Leave out the pictures and output the data verbatim.

DATA EXTRACTS:
────────────────────────────────────────

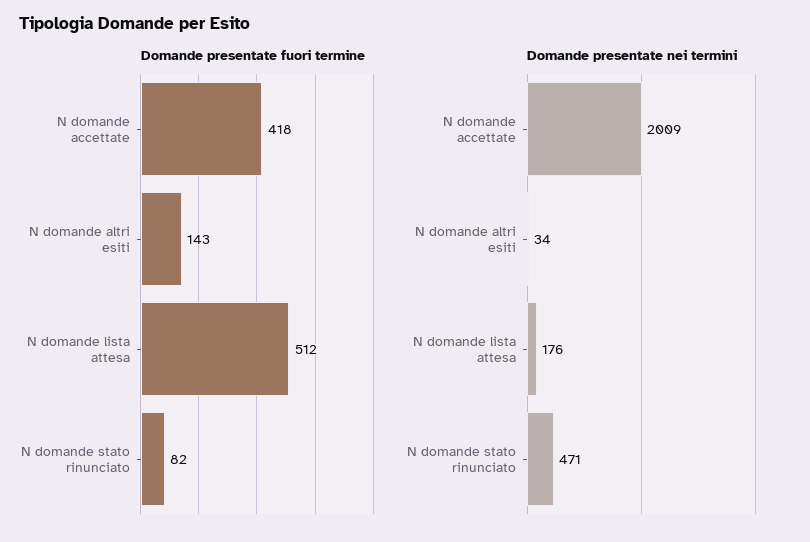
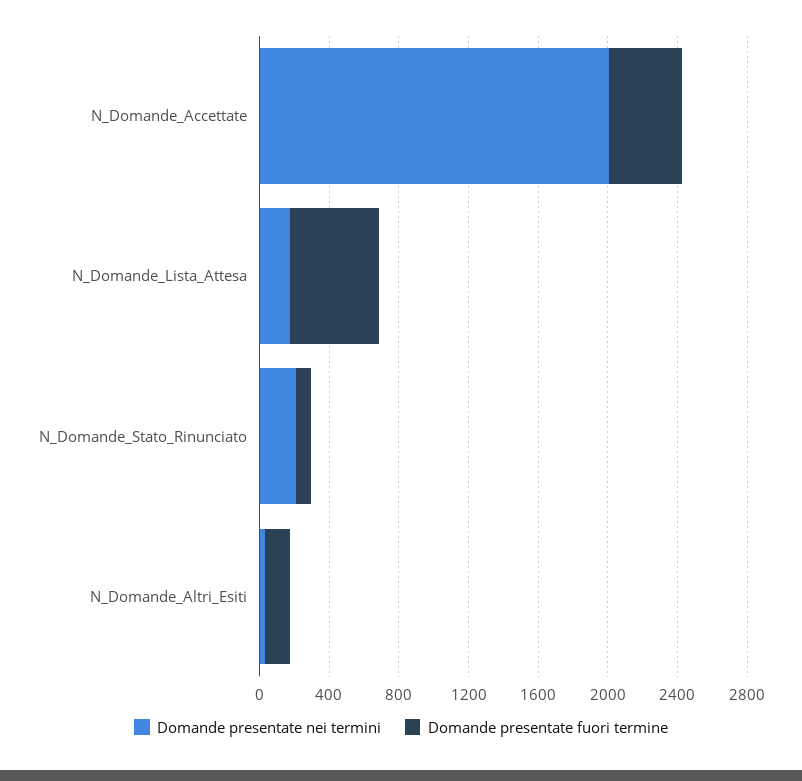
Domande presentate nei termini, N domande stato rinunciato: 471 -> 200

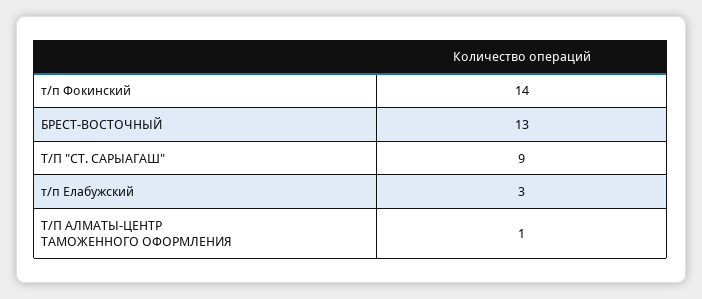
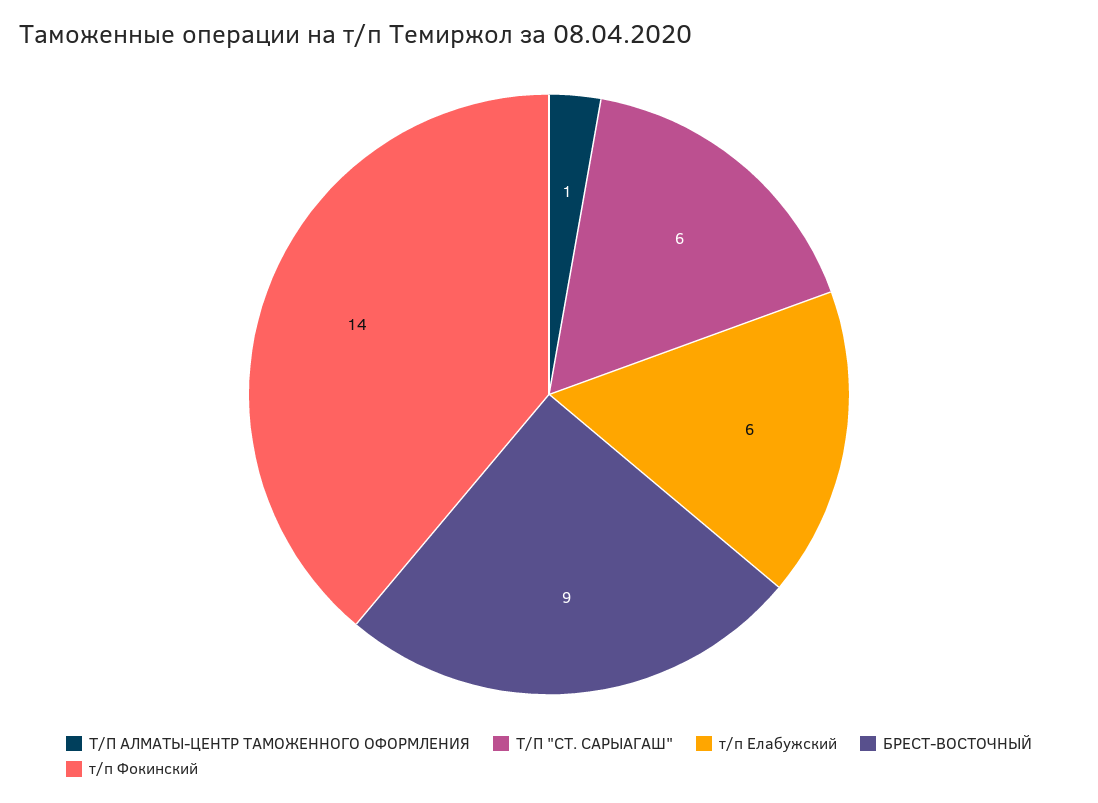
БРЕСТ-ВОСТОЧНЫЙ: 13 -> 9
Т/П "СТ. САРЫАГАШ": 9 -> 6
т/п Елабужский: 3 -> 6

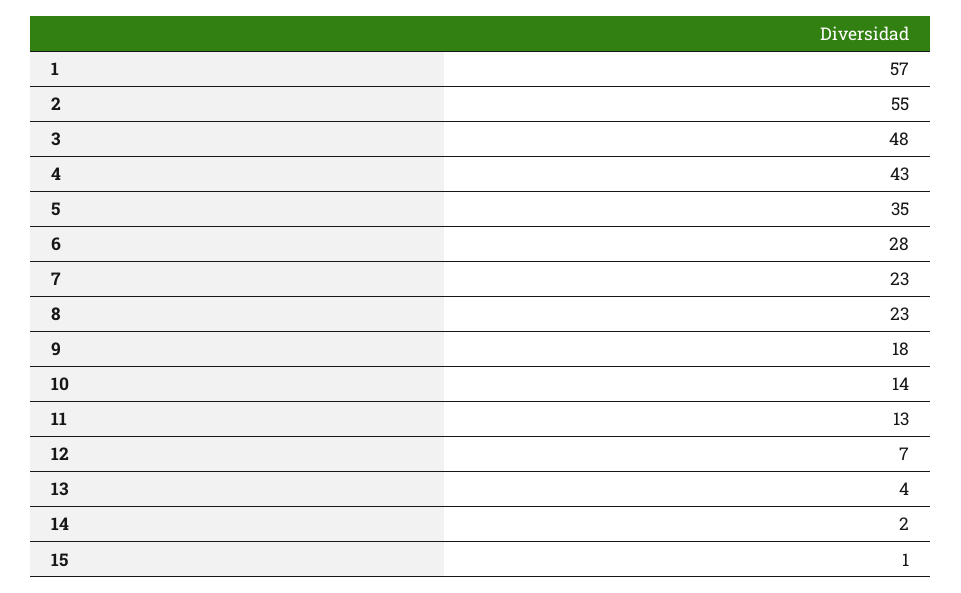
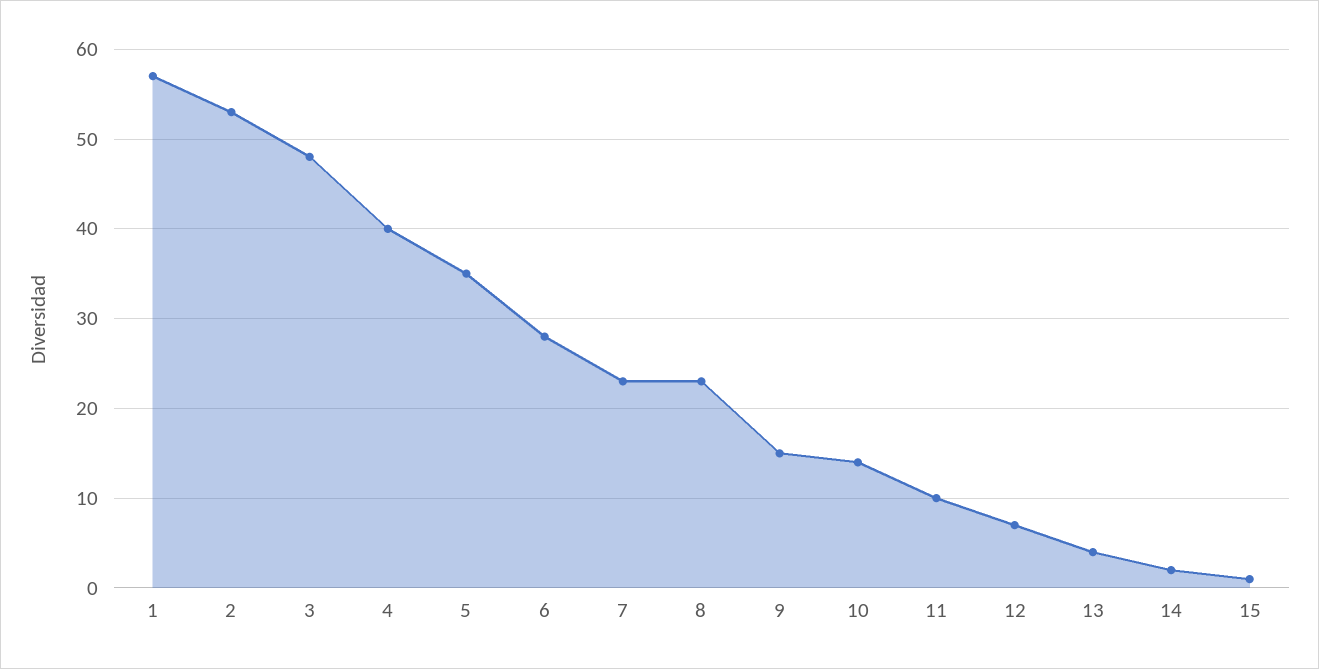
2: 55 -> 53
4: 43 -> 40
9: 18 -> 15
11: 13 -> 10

────────────────────────────────────────

RESULT BELOW:
Domande presentate nei termini, N domande stato rinunciato: 471 -> 200

БРЕСТ-ВОСТОЧНЫЙ: 13 -> 9
Т/П "СТ. САРЫАГАШ": 9 -> 6
т/п Елабужский: 3 -> 6

2: 55 -> 53
4: 43 -> 40
9: 18 -> 15
11: 13 -> 10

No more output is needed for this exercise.